#### [WHAT THE EXERCISE ASKS]
Every line from the start of the records below to the line containing "ir@boskalis.com" should be retyped exactly, that line included, and no others.

═══ RECORDS SHOWN ═══

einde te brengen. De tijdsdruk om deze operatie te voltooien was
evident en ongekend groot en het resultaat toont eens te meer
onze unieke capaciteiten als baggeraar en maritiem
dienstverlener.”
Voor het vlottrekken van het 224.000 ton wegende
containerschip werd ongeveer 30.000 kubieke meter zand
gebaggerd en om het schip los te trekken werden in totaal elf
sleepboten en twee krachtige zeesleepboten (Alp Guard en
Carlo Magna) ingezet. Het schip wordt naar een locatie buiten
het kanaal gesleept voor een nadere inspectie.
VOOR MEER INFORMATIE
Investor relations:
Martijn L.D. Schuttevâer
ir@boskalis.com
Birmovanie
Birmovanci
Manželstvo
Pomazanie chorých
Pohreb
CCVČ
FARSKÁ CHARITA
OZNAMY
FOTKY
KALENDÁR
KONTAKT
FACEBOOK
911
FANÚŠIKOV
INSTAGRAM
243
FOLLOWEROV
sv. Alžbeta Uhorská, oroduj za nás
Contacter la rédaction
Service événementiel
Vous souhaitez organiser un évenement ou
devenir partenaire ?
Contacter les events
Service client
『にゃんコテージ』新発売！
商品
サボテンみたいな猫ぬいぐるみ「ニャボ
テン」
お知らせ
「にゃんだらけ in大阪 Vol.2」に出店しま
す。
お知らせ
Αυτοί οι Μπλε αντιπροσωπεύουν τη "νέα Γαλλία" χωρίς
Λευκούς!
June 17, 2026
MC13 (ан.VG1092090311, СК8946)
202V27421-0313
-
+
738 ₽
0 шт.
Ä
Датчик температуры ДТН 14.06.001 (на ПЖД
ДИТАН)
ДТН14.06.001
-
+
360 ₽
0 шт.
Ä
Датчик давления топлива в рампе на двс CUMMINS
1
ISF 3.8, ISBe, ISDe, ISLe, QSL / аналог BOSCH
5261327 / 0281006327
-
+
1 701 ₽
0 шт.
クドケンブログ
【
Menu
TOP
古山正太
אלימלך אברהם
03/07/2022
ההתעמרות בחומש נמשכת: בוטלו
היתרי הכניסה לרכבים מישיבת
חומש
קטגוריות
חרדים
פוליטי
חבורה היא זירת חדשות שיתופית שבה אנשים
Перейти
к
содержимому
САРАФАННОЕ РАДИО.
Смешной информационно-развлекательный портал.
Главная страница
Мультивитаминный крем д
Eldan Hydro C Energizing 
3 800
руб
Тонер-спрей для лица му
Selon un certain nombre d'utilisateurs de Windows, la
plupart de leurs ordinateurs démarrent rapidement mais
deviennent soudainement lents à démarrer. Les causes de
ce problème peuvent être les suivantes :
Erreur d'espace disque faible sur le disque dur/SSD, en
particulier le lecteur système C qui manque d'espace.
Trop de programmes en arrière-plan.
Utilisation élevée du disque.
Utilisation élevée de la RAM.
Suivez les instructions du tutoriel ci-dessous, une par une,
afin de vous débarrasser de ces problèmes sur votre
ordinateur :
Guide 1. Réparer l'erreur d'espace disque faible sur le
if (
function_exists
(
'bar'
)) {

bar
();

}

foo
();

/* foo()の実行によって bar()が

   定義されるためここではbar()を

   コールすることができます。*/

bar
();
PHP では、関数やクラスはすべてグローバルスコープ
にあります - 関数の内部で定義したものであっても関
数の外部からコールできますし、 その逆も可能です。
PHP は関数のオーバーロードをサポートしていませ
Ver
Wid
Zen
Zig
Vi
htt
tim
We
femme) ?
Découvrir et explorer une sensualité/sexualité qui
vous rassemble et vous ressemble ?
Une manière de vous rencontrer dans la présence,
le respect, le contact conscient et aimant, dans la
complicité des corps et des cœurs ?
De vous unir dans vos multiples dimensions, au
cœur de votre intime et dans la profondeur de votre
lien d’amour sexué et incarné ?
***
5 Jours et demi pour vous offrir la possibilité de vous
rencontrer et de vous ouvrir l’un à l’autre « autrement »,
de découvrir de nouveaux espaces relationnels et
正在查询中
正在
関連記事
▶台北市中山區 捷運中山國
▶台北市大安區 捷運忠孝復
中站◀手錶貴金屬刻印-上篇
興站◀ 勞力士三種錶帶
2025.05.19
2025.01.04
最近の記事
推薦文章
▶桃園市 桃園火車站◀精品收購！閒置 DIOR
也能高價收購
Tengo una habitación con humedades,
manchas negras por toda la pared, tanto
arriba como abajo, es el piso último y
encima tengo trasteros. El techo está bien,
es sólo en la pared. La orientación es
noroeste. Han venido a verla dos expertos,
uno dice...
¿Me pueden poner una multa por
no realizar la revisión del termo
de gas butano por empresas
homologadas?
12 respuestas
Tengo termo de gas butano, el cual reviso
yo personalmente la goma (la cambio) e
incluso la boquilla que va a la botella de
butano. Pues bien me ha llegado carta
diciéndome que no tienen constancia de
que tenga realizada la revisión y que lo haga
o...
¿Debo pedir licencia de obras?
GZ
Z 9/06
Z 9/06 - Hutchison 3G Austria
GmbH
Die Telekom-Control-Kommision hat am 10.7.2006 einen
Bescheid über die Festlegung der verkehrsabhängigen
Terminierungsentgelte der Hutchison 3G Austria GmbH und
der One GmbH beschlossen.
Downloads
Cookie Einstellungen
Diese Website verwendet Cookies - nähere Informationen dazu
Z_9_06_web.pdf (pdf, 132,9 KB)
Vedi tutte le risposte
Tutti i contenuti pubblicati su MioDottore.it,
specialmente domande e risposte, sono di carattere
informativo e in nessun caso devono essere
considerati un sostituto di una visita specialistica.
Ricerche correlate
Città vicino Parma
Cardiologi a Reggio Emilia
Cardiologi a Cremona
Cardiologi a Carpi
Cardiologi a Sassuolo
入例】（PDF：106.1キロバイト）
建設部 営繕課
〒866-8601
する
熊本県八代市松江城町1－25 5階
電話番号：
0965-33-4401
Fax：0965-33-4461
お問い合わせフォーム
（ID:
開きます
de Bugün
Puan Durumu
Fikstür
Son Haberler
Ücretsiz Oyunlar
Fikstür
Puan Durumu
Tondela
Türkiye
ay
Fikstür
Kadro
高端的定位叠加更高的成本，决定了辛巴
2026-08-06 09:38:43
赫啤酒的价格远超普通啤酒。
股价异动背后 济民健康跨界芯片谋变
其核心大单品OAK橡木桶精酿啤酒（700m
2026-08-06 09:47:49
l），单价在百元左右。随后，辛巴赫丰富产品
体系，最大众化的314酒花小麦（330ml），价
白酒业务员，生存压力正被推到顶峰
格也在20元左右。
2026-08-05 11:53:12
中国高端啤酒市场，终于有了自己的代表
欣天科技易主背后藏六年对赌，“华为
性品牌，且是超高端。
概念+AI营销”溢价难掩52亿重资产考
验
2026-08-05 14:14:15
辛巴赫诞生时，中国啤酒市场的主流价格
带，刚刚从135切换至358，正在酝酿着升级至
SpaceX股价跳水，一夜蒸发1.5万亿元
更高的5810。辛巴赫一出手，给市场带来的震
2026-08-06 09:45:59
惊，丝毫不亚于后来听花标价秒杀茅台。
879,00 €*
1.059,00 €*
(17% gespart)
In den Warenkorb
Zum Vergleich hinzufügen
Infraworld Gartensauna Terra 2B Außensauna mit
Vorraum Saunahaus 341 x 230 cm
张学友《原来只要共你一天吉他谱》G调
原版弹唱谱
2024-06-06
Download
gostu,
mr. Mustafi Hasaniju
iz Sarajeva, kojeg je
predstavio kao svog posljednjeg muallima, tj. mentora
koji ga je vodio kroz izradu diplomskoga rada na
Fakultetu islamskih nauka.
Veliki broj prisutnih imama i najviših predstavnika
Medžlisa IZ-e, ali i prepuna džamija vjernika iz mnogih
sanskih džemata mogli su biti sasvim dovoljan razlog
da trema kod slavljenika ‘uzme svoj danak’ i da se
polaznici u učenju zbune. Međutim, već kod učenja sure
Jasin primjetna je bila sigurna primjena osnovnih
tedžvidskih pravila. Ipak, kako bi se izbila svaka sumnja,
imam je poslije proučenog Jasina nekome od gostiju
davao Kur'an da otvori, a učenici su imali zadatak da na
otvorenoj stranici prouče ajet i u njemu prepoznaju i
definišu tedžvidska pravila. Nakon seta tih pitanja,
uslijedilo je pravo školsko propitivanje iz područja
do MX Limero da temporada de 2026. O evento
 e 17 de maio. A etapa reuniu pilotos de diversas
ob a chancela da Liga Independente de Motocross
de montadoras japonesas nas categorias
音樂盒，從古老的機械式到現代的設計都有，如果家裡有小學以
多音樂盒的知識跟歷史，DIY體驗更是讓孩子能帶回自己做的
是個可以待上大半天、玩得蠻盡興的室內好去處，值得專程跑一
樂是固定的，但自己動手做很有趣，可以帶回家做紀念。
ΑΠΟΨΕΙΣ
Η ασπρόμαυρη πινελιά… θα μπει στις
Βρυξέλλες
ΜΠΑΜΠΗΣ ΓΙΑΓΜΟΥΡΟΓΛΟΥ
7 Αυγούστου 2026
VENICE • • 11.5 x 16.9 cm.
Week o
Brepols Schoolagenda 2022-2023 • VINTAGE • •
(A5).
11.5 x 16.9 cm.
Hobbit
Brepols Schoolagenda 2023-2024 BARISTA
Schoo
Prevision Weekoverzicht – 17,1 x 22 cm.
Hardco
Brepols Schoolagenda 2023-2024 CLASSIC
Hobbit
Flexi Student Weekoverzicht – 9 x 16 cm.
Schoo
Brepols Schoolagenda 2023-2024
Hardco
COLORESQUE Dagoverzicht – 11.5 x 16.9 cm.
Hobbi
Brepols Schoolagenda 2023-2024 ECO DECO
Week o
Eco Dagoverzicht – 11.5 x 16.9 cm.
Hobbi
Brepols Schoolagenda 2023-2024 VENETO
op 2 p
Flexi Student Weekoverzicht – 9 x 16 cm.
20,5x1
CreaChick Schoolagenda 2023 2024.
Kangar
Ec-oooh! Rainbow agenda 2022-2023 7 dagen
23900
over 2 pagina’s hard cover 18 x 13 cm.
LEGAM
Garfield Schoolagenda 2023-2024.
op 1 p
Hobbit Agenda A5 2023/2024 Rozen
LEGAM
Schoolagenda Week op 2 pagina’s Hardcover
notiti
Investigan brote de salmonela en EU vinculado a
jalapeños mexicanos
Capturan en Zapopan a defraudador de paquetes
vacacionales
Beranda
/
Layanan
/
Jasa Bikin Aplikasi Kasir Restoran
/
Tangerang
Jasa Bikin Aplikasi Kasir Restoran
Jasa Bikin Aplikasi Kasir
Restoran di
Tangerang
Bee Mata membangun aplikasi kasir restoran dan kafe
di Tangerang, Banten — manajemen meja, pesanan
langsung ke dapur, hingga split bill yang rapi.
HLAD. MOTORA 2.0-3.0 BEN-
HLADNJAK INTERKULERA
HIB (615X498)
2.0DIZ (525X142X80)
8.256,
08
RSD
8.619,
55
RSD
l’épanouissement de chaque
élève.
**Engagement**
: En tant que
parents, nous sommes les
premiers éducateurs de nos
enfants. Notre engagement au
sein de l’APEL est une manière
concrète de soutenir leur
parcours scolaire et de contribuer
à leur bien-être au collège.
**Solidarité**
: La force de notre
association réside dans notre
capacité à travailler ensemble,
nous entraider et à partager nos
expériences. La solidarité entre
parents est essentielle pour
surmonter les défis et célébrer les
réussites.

═══

#### [TASK ANSWER]
einde te brengen. De tijdsdruk om deze operatie te voltooien was
evident en ongekend groot en het resultaat toont eens te meer
onze unieke capaciteiten als baggeraar en maritiem
dienstverlener.”
Voor het vlottrekken van het 224.000 ton wegende
containerschip werd ongeveer 30.000 kubieke meter zand
gebaggerd en om het schip los te trekken werden in totaal elf
sleepboten en twee krachtige zeesleepboten (Alp Guard en
Carlo Magna) ingezet. Het schip wordt naar een locatie buiten
het kanaal gesleept voor een nadere inspectie.
VOOR MEER INFORMATIE
Investor relations:
Martijn L.D. Schuttevâer
ir@boskalis.com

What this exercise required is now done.